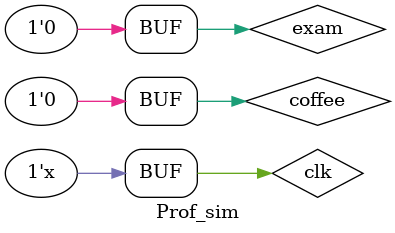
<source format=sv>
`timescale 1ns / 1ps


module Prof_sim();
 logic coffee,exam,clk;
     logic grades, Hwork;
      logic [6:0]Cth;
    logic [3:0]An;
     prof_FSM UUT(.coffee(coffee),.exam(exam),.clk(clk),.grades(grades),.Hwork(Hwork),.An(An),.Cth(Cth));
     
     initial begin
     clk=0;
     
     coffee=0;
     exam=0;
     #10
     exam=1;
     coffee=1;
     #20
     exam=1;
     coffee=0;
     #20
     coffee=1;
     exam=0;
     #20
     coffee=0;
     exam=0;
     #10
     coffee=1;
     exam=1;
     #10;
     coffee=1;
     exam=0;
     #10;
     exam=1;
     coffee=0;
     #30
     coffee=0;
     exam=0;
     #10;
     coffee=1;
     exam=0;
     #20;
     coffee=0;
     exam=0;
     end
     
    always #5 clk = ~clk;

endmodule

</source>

==

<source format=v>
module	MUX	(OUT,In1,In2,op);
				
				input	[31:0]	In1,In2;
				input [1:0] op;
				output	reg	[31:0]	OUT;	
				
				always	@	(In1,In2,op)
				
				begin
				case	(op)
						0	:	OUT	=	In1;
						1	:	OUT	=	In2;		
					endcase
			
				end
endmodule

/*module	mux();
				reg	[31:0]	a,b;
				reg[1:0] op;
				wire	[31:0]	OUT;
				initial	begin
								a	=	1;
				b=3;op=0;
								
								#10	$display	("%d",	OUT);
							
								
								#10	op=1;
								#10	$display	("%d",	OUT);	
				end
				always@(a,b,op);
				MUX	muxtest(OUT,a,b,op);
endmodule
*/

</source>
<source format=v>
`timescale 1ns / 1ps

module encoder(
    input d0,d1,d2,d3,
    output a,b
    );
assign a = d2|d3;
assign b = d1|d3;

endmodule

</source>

— Work item —
Copy the lines that hold the word "input". Take them from the records above.

— Final answer —
				input	[31:0]	In1,In2;
				input [1:0] op;
    input d0,d1,d2,d3,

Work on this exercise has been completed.